Mas as legendas de aluguel foram apenas um fenômeno isolado, restrito a um período perdido nas décadas passadas do século passado... Pois não é mesmo? Afinal o governador Dante de Oliveira foi eleito pelo Pdt e terminou seu mandato... no Pps. O atual governador foi eleito pelo Pps e hoje é prócer do Pr, que por sua vez era o antigo Pl... Parece que as legendas de aluguel mudam com uma velocidade incrível, não é mesmo caro leitor?

Pois bem, temos uma democracia mambembe – adjetivo focado na elevada performance pública de nossos governantes – conduzida por democratas negligentes, para os quais o bem público, as necessidades populares, os direitos humanos e, principalmente, o erário público são “mera questão de detalhe”. A proverbial sabedoria da professora de economia Drª. Zélia Cardoso de Mello pode ser considerada uma manifestação emblemática das práticas da época. A chamada “república das Alagoas” não nos brindou apenas com PC Farias e Cláudio Humberto como expoentes da truculência e da falta de preparo para ocupar funções públicas... Será que alguém ainda se lembra de quem foram seus aliados em Mato Grosso?

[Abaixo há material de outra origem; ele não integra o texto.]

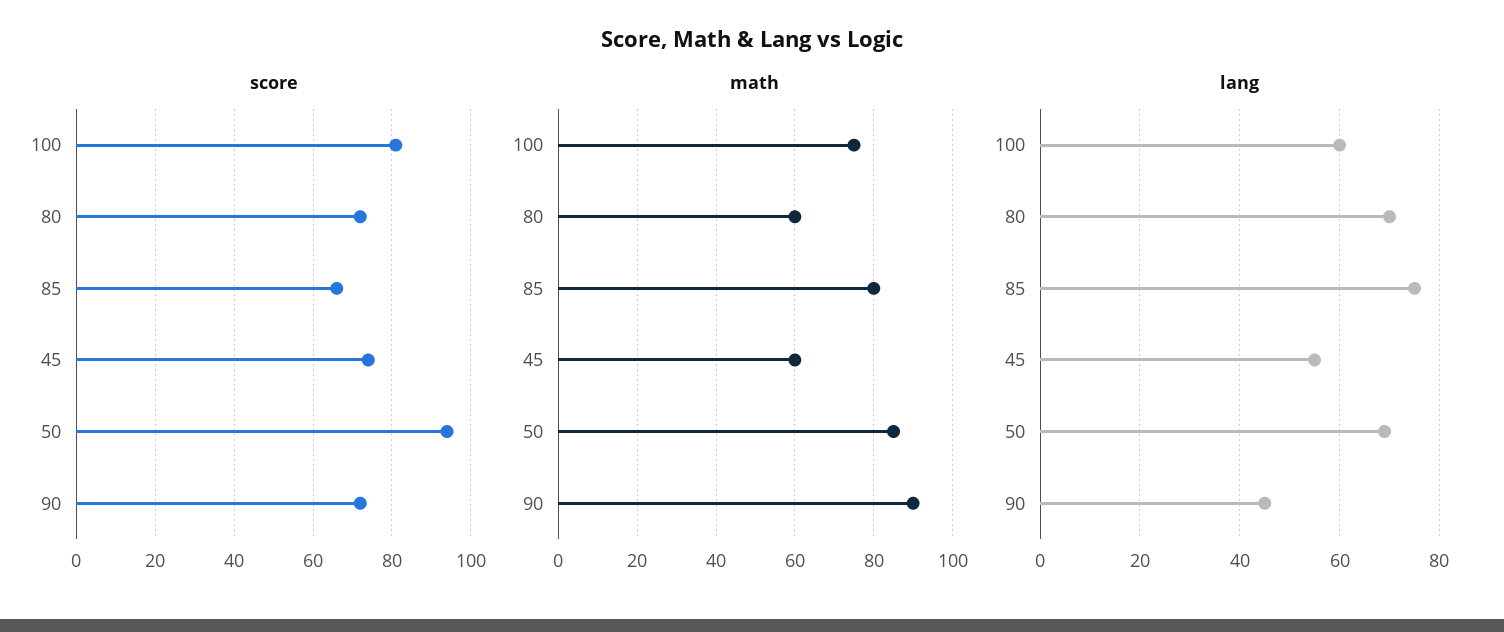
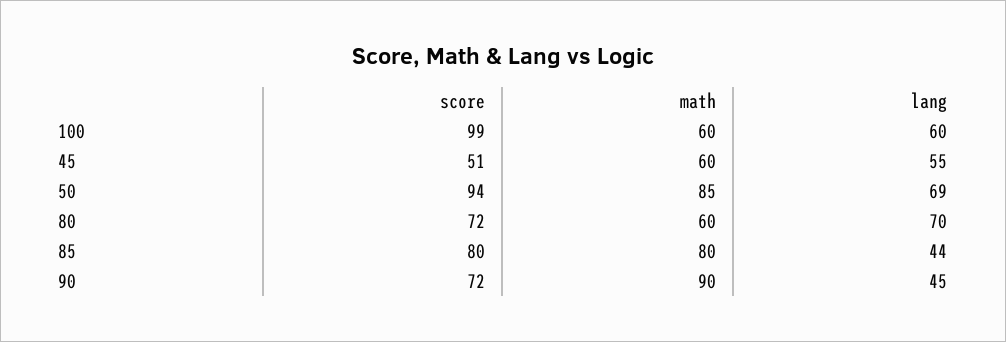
score, 100: 80 -> 99
score, 85: 65 -> 80
score, 45: 75 -> 51
math, 100: 75 -> 60
lang, 85: 75 -> 44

Podemos perceber que nem mesmo a “jornada cidadã” da deposição do Presidente Fernando Collor de Mello tenha servido para depurar nossa república e melhorar nossa democracia. Mas a campanha para re-eleição do Presidente Fernando Henrique Cardoso foi um episódio tão edificante quanto a extensão de mandato do Presidente José Sarney... ambos alicerçados em acordos tipicamente republicanos e na melhor tradição democrática brasileira do “toma lá, dá cá”.

Já dizia o genial Nélson Rodrigues: “toda unanimidade é burra”.

Tão farsantes quanto as profissões de fé dos democratas de hoje, temos apenas as juras de fidelidade eterna à causa da educação pública de qualidade.

Assim caminhamos – gostaríamos muito de estar errados -- para mais outros 25 anos de democracia mambembe. Lembrem-se, leitores e eleitores, somos nós que pagamos por esse imenso privilégio...

*Professor do Departamento de História/ICHS/UFMT e Mestre em Educação pelo IE/UFMT.